Но видимо, она не очень торопилась уходить. Кофе уже поспевал, и девочка охотно поддалась уговорам остаться. Чтобы отвлечь мысли девочки от неприятной темы, Херборг принесла альбом с фотографиями и положила ей на колени. Салка принялась листать его. Херборг видела, что девочка очень расстроена, и стала рассказывать ей о людях на фотографиях. Девочка смотрела и слушала, ничего не понимая. Она очнулась только тогда, когда Херборг указала на фотографию женщины почти в целый лист и сказала, что это Сульвей, покойная мать Али.

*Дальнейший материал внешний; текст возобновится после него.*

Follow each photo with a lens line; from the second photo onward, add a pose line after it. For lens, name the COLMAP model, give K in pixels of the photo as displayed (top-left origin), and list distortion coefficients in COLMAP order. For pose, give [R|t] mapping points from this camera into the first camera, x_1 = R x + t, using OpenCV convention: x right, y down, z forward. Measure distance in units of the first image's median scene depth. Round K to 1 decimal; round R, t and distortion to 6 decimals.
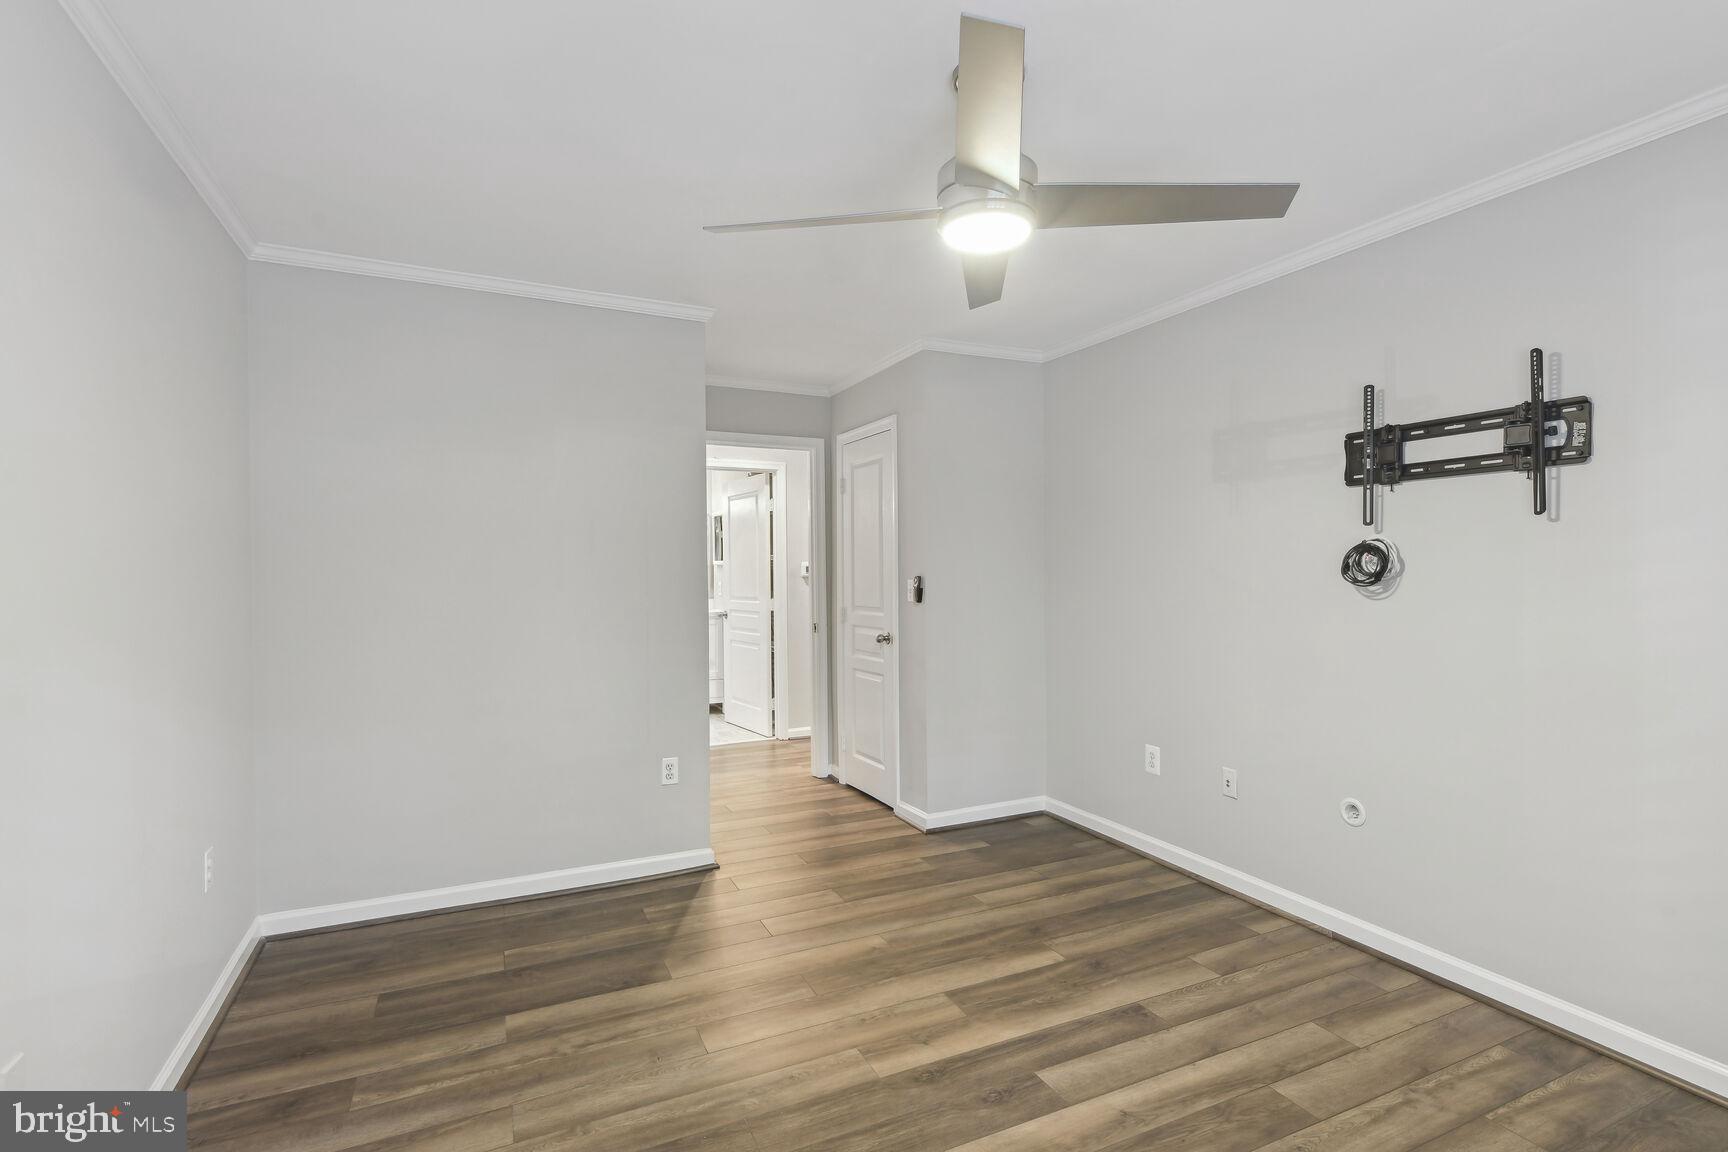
lens RADIAL K [[830.9, 0, 876.7], [0, 830.9, 575.3], [0, 0, 1]] dist [0.014297, -0.000286]
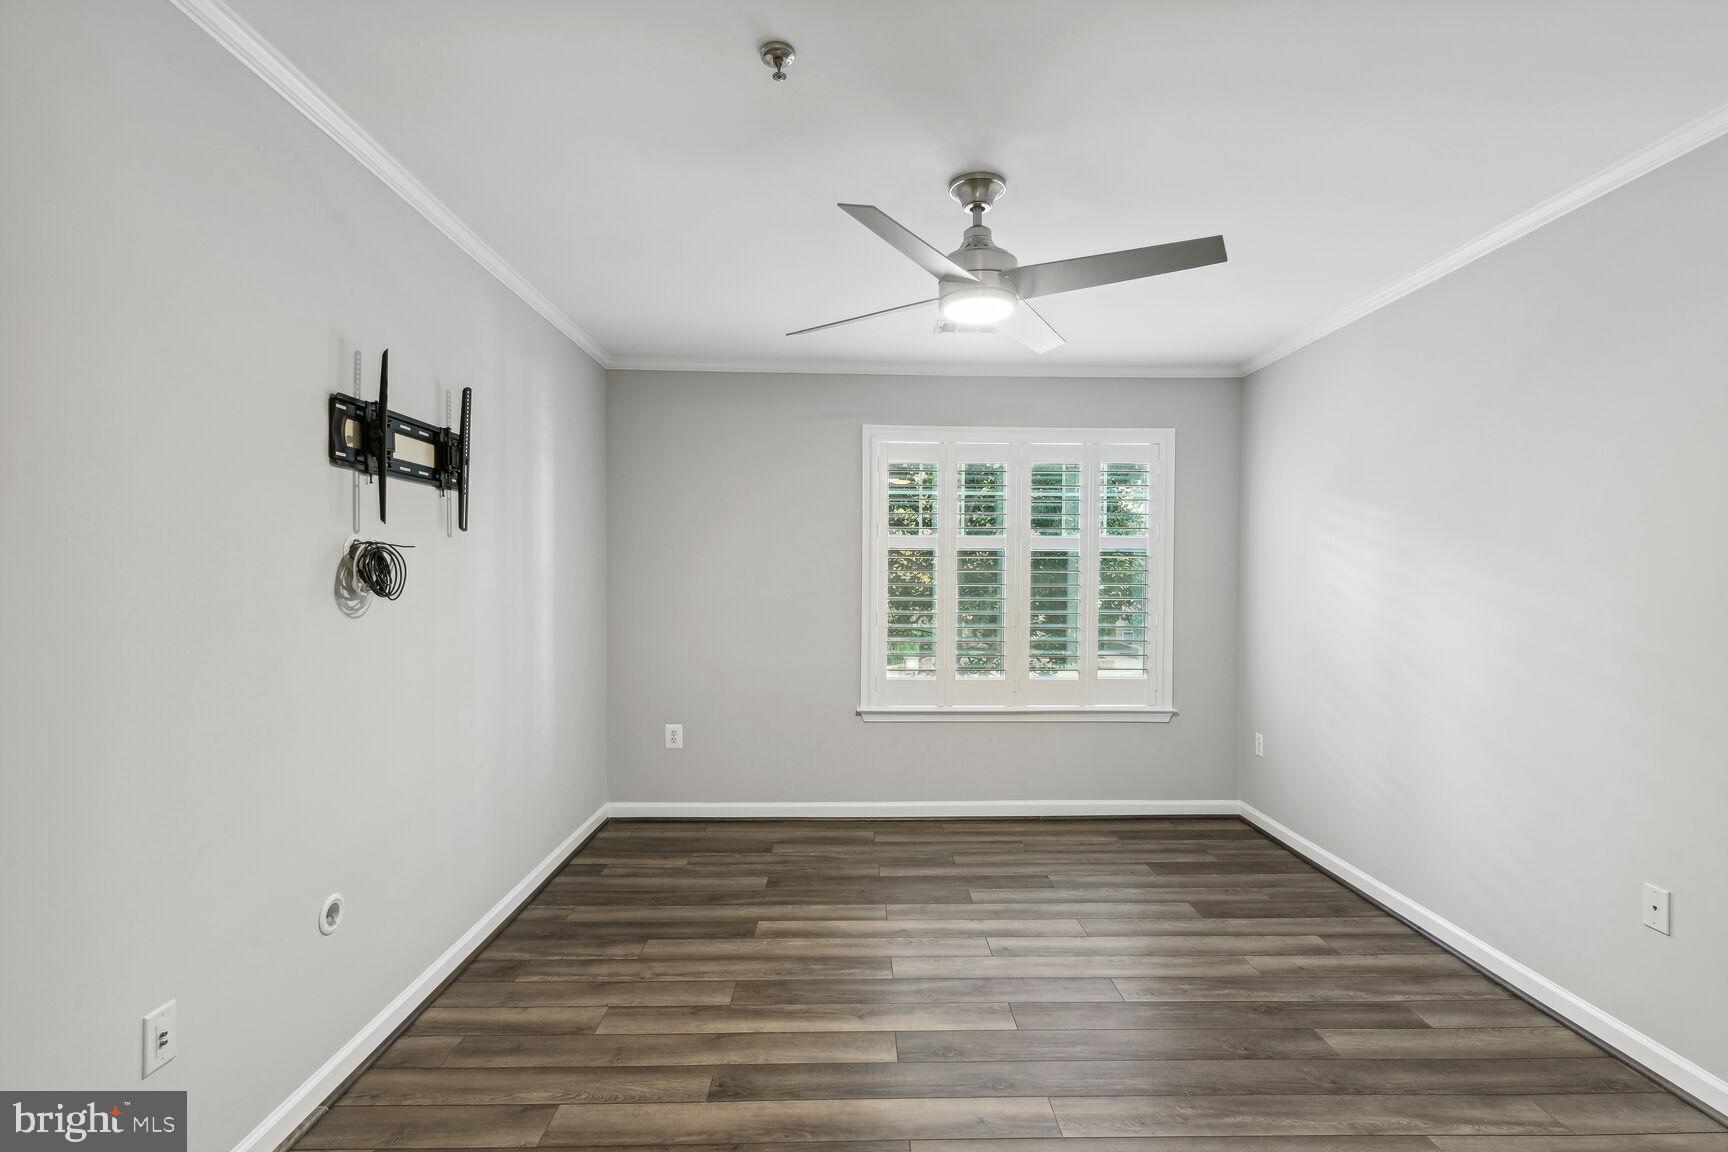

С фотографии смотрела красивая молодая женщина в датском наряде. Глаза у нее были глубокие и добрые, но в их глубине таилась серьезность и даже какая-то боль, тайная, невысказанная. Салке Валке показалось, что она давным-давно знает ее. Черты лица ее были мягче, чем у сестры, хотя сходство между ними было поразительное. Подумать только, на Салку грустными, нежными глазами смотрела мать Арнальдура, женщина, которая навсегда исчезла за голубыми горами. Девочка резко подняла голову и спросила:

— Правда, что она умерла?

Херборг посмотрела на нее испытующе и холодно:

— Что это тебе вздумалось спрашивать об этом?

— Не знаю, — отвернувшись, ответила девочка. — Я подумала, что, может быть, она уехала куда-нибудь?

— Кто вбил тебе в голову эти глупости? — на этот раз уже резко спросила Херборг.

Она встала с места, прошлась по комнате, затем подошла к Салке, подбоченилась и испытующе уставилась на девочку.

— Никто, — покраснела Салка. — Так, сболтнула, не подумав. Может, потому, что на фотографии она как живая.

— Я уверена, что Арнальдур внушил тебе, хотя я ему приказывала нигде и никому не болтать этот вздор. У него всегда были какие-то причуды, правда, теперь меньше. Она умерла, когда он был совсем маленький. Ее смерть долго скрывали от него. Когда в последний раз он говорил тебе об этом?

— Я не разговариваю с ним больше. Он не хочет знать меня. И я не хочу с ним знаться, — заявила девочка.

Больше ничего не могла выведать у девочки Херборг. Салка продолжала перелистывать альбом. Увидев фотографию мужчины, она ткнула в нее пальцем.

— А это кто?

Херборг подошла к ней и нагнулась над альбомом.

— Это Бьерн, папа Арнальдура, — ответила она, задержав на некоторое время взгляд на фотографии. — Он женился на другой. Ну, кофе уже готов…

Херборг подошла к плите и стала разливать кофе. По комнате, щекоча ноздри, распространился приятный аромат. Девочка жадно рассматривала лицо интеллигентного светского мужчины с умными, выразительными глазами. Это от него сын унаследовал удлиненный подбородок и красиво очерченный рот. У мужчины был отложной воротничок и цветок в петлице.